→ **Required tasks**:
a. In the TT forum thread, rewrite everything from "Clowns do rule" down to "hide the rest ?", changing "Marketplace" to "Classifieds".
b. Answer these questions about the TT forum thread on the used car advert rule:
(i) Besides this forum, on which two sites does Spandex expect the cars for sale here to be advertised?
(ii) Did Pugwash69 join the forum before or after buying a TT?
(iii) Which section's restriction does Chris Woods say he understands, and why?
c. Pick up the TT forum thread about the used car advert rule from its last post and write what comes next.

→ **Excerpted text**:
■ ■ ■ ■
# when clowns rule the world



## darrenmk (Apr 12, 2012)

In my humble opinion, the rule to not let new members look at used car adverts is fucking idiotic
I have never known such a ridiculous idea on a forum

I want to buy a TT and "what better place to start than the TT forum"I thought to myself. What an absolute farce !
Every car / jetski / mx bike / toy etc that I've bought since the dawn of the 21st century or so, has either been from a forum specific to that particular topic, or as a direct result of something on there. 
Yet here I stand denied such simple choices, due to what must be a clown wearing a 'one man band' rig, making rules to suit his/her outfit.

All you are doing is alienating new members ffs !

Why the fuck should I have to post up a load of shit and waffle before I can buy something that this forum should be encouraging me to buy????

Don't bother coming back with what you consider and argument, because frankly there isn't one. Its a stupid rule and that's that


----------



## Ikon66 (Sep 12, 2003)

darrenmk said:


> Why the fuck should I have to post up a load of shit and waffle before I can buy something that this forum should be encouraging me to buy????


You appear to be doing ok so far!! :roll: :wink:


----------



## Cloud (Sep 4, 2012)

:lol: :lol: :lol: :lol:


----------



## Spandex (Feb 20, 2009)

darrenmk said:


> Don't bother coming back with what you consider and argument, because frankly there isn't one. Its a stupid rule and that's that


It is a mildly stupid rule, although really, anyone selling their car would be mad to only advertise it here, so all the cars in the for sale section here are also going to be on Autotrader or Pistonheads.

Which brings me to the main point - I do disagree with one fundamental part of your rant. "what better place to start than the TT forum". People on forums don't look after their cars any better than people who aren't on forums as far as I can tell. I've seen plenty of posts on here where people are cutting corners on basic maintenance because they pissed their money away on mods. It's the same on any forum - you get a cross section of owners and that means you get a cross section of cars, so the fact that it's advertised on a forum tells you nothing about it.

There will be good cars on here and there will be bad ones. Just like on Autotrader.


----------



## Pugwash69 (Jun 12, 2012)

I joined up here AFTER buying a TT. I imagine most people do. I joined other vehicle forums after buying too.
Clowns do rule the world anyway.


----------



## Chris Woods (May 12, 2013)

I agree with the OP as I joined before I bought a TT as I wanted to do my homework so I knew what to look out for .

Marketplace (parts for sale) I understand as people can be scammed paying for things and them not being sent etc ..

But that doesn't happen with buying cars, so why don't they only make the cars for sale section available and hide the rest ?

Makes a bit more sense ?


----------



## darrenmk (Apr 12, 2012)

Spandex said:


> darrenmk said:
> 
> 
> > Don't bother coming back with what you consider and argument, because frankly there isn't one. Its a stupid rule and that's that
> ...


Some good comments, but you are missing the point.
When people put something up for sale on a forum, its possible to go back through their old posts/threads to read up on what type of person they come across as and also what work they've had done etc. Ok its not infallible, but its better than going on Autotrader and taking pot luck.
■ ■ ■ ■
→ **Record excerpts**:

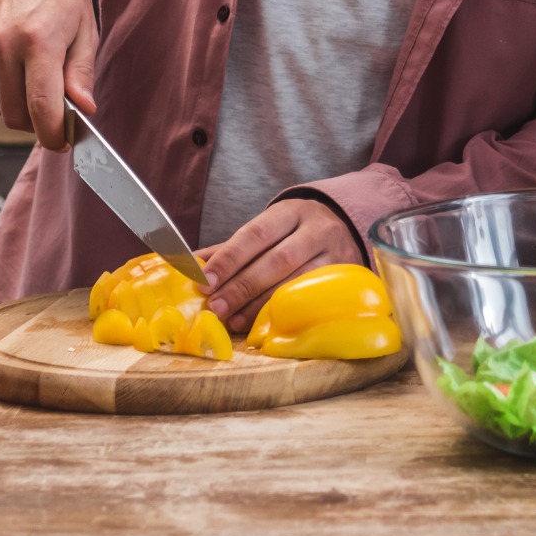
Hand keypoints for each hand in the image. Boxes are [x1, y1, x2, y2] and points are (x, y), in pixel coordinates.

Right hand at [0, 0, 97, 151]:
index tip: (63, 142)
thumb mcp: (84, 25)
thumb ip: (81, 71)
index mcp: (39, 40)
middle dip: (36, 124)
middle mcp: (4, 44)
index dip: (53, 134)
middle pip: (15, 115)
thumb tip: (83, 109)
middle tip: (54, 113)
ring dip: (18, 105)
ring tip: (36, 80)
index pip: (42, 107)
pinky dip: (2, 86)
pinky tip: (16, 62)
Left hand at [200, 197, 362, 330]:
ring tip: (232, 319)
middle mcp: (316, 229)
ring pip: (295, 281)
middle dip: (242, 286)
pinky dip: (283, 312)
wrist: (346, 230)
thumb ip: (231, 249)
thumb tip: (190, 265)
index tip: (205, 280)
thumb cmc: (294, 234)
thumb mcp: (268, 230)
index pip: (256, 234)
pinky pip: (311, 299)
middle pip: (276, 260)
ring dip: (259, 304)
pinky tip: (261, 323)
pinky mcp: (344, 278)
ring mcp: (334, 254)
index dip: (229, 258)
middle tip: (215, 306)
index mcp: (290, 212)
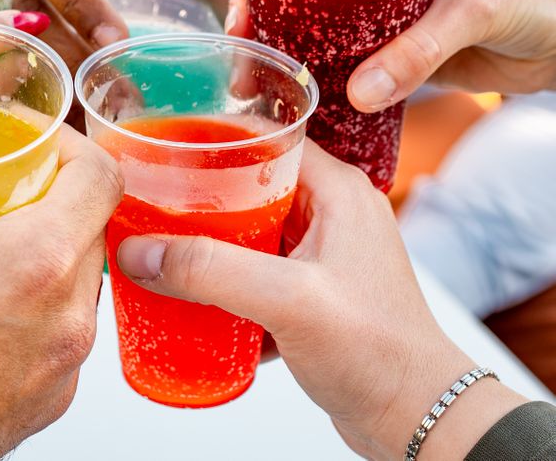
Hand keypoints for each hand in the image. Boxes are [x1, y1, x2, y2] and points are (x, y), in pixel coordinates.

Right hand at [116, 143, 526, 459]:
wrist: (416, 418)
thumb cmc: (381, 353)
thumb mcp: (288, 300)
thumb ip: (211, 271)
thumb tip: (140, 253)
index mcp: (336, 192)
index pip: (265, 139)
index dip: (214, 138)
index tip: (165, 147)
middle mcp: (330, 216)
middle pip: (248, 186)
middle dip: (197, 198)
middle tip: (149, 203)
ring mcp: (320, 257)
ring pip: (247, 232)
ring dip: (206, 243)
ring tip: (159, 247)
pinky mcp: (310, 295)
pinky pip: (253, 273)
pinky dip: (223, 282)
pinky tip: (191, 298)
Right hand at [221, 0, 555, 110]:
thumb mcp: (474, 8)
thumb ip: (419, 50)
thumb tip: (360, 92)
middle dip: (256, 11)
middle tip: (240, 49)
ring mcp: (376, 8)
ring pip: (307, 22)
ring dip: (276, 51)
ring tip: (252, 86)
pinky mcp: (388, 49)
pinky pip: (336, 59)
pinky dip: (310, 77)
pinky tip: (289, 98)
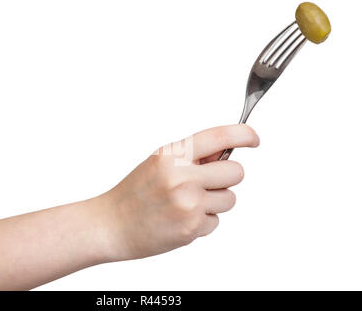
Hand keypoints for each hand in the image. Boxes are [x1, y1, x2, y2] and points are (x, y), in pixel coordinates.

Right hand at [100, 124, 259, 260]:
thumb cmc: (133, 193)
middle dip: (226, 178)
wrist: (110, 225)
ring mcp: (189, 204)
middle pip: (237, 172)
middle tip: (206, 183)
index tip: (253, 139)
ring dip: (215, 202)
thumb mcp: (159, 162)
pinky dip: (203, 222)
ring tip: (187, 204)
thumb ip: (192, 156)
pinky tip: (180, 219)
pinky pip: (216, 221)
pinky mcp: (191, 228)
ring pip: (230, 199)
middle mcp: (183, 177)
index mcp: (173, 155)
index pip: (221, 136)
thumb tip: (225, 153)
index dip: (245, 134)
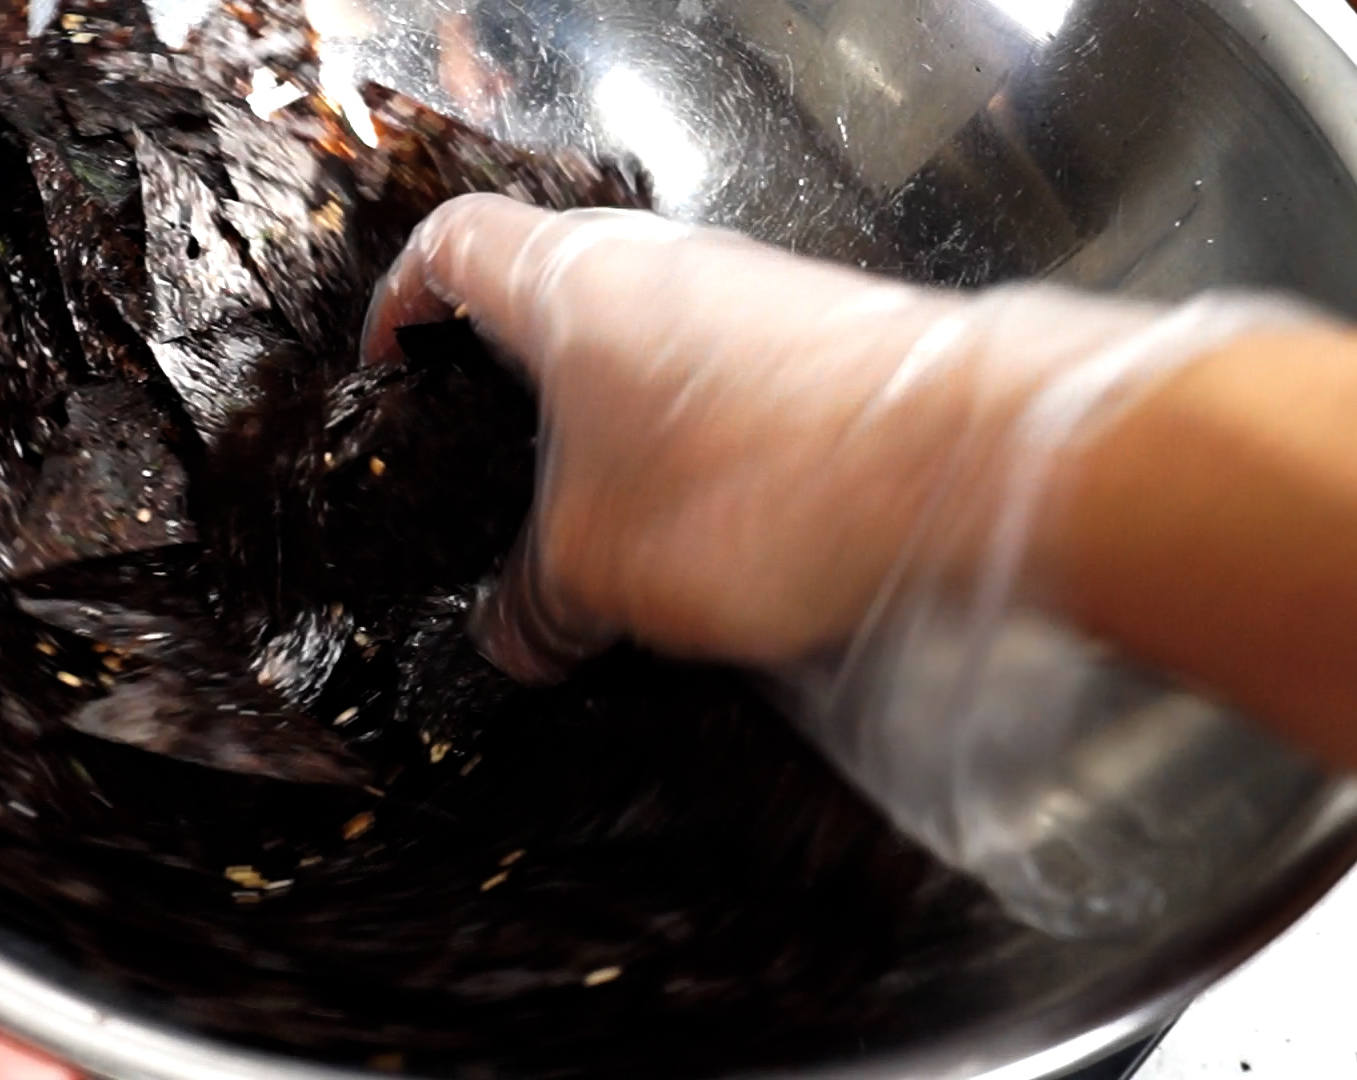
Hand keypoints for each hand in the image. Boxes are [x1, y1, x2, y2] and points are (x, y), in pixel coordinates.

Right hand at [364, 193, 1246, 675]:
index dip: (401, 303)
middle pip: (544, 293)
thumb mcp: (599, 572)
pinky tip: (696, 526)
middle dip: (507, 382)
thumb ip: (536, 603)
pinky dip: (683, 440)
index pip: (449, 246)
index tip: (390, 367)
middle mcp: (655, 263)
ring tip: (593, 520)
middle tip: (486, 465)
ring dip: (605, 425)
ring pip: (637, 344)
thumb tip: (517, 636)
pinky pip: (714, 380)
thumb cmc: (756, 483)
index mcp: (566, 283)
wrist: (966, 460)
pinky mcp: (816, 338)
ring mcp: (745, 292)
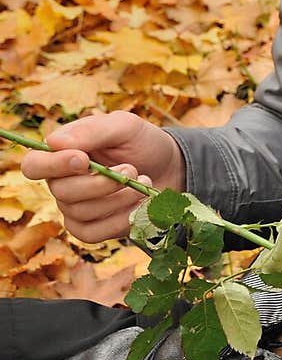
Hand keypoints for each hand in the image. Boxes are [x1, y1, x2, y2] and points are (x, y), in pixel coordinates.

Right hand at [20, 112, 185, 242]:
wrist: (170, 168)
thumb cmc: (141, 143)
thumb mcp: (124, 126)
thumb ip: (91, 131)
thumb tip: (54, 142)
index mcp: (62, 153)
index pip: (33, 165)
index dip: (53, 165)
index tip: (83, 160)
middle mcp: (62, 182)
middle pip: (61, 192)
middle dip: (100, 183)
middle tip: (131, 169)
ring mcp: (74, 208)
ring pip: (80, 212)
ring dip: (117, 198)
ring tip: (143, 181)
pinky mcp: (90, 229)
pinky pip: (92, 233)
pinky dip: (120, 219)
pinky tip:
■ ■ ■ ■
→ **Answers given**:
a.
Clowns do rule the world anyway.


----------



## Chris Woods (May 12, 2013)

I agree with the OP as I joined before I bought a TT as I wanted to do my homework so I knew what to look out for .

Classifieds (parts for sale) I understand as people can be scammed paying for things and them not being sent etc ..

But that doesn't happen with buying cars, so why don't they only make the cars for sale section available and hide the rest ?

b.
(i) Autotrader and Pistonheads.
(ii) After buying a TT.
(iii) Marketplace (parts for sale), because people can be scammed by paying for things that are then not sent.

c.
Essentially it gives a buyer more choice and hopefully some historical information on the car - and that should be encouraged.

An example ... 
Lets say that being refused entry to the cars for sale section, I then decided to buy one from Autotrader. Later on (once the clowns had vetted me enough to become worthy enough to view it ) I might see the car I'd bought in the for sale section on here, where the original owner had tried to sell it and then find through his/her posts that the car was a right old bodge job. Yes that's the risk of a used car, but the community of a forum could have saved someone from making that mistake.

As I said above, its a stupid rule and one that needs changing


----------



## IC_HOTT (May 29, 2010)

I do find myself agreeing with the OP in general as this is a public forum and who exactly is protecting who ?

As always, especially with online purchases and handing money around it should caveat emptor all the way and this forum is no different. True, an established forum member will be able to display more history of trust than a newbie but that should NOT make a buyer/seller less diligent!!!

What about adding a pop up window "BUYER /SELLER BEWARE - DON'T MOAN TO THE FORUM IF YOUR PURCHASE/SALE GOES PEAR SHAPED " :roll:

So if this rule was removed what's the worst that can happen ???


----------



## Spandex (Feb 20, 2009)

darrenmk said:


> Some good comments, but you are missing the point.
> When people put something up for sale on a forum, its possible to go back through their old posts/threads to read up on what type of person they come across as and also what work they've had done etc. Ok its not infallible, but its better than going on Autotrader and taking pot luck.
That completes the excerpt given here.